Paul Deschanel et Germaine Brice : un mariage républicain mais à la mode de Bretagne

La Grande-Bretagne est indissociable de sa monarchie et la famille royale de ces mariages royaux qui, pendant des semaines, assurent les choux gras des gazettes du monde entier. Certains y voient une spécificité propre à ce pays tandis que d’autres, privilégiant une approche plus fonctionnaliste,  n’hésitent pas à voir dans cette médiatisation une sorte de ciment national. On sait ainsi qu’aux Etats-Unis, par exemple, la famille Kennedy dispose dans l’opinion publique d’un statut très particulier, qui n’est d’ailleurs pas sans rappeler la passion que suscitent les Windsor. Et même dans la France de la Belle époque, pays républicain s’il en est, le mariage d’un haut dirigeant ne laisse pas insensible. C’est ce que rappelle l’union, le 16 février 1901 de Paul Deschanel et de Germaine Brice.

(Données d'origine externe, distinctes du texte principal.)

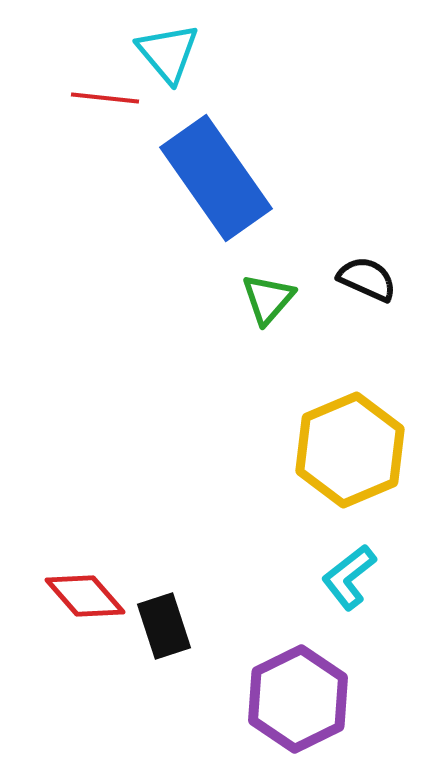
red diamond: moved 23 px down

Paul Deschanel en son fief électoral: le Perche. Carte postale. Collection particulière.

Une grande partie de la presse bretonne se passionne pour cette cérémonie nuptiale et L’Ouest-Eclair1, dès le lendemain, en publie une description détaillée en première page. A Brest, La Dépêche n’hésite pas à consacrer près de trois colonnes de sa une à l’événement2. A chaque fois, les articles insistent sur la foule venue en masse en l’église de Saint-Germain-des-Prés où se déroule la cérémonie. L’assistance est triée sur le volet et les journalistes précisent bien combien il faut montrer patte blanche, carton d’invitation à l’appui, pour assister à l’événement. Parmi les personnalités mentionnées, le Président de la République, des ministres comme Théophile Delcassé et Alexandre Millerand, ou encore le célèbre préfet de police de Paris Louis Lépine.

Une telle couverture médiatique ne doit pas étonner au regard de la brillante carrière de Paul Deschanel. Si ce nom est aujourd’hui encore dans toutes les mémoires, c’est bien à cause des problèmes de santé qui le frappent. Dépressif et souffrant de somnambulisme, il chute en 1920 du train qui le conduit à Montbrison dans la Loire et démissionne quelques mois plus tard. Devenu malgré-lui l’incarnation de la fragilité des hommes de pouvoir, il n’en est pas moins lors de son mariage un dirigeant politique de haut niveau : Président de la Chambre des députés et parlementaire depuis le milieu des années 1880, il est un véritable ténor républicain qui, de surcroît, siège depuis 1899 à l’Académie française.

Dès lors, comment une figure telle que celle-ci peut-elle s’accommoder de l’imposante couverture médiatique qui entoure son mariage, événement qui jusqu’à preuve du contraire relève de la sphère privée ? La réponse pourrait résider en l’itinéraire personnel des futurs époux. Germaine Brice, l’épouse donc du futur Président de la République, n’est nulle autre que la fille du député républicain d’Ille-et-Vilaine – et figure politique inamovible de ce département du début des années 1870 jusqu’à sa mort en 1921 – René Brice, ce que ne manque bien entendu pas de souligner le quotidien catholique rennais, et rattaché à la République, L’Ouest-Eclair. Le fief politique de Paul Deschanel se trouve quant à lui en Eure-et-Loir, à Nogent-le-Rotrou, où il est élu député. Mais c’est dans le corps préfectoral que ce parlementaire débute vie professionnelle, carrière qui l’amène du reste à être affecté à Brest.

L'église de Saint-Germain-des-Prés où est célébré le mariage de Paul Deschanel. Carte postale. COllection particulière.

Au final, c’est donc bien ce caractère de « régional de l’étape » qui, selon toute vraisemblance, conduit Paul Deschanel à faire la une de L’Ouest-Eclair et de la Dépêche de Brest à l’occasion de son mariage. En témoignent a contrario Le Nouvelliste de l’Ouest à Nantes, Le Moniteur des Côtes-du-Nord à Saint-Brieuc ou encore Le Nouvelliste du Morbihan à Lorient qui ne disent rien de cet événement mondain. Bien entendu, des facteurs tels que la ligne éditoriale ou encore le rythme de publication doivent être pris en compte pour expliquer ce silence. Mais il n’en demeure pas moins que les Républicains, eux-aussi, aiment à célébrer de véritables mariages princiers.

Erwan LE GALL

 

 

 

 

1 « Le mariage Deschanel-Brice », L’Ouest-Eclair, 3e année, n°558, 17 février 1901, p. 1.

2 « Le mariage de M. Deschanel », La Dépêche de Brest, 15e année, n°4723, p. 1.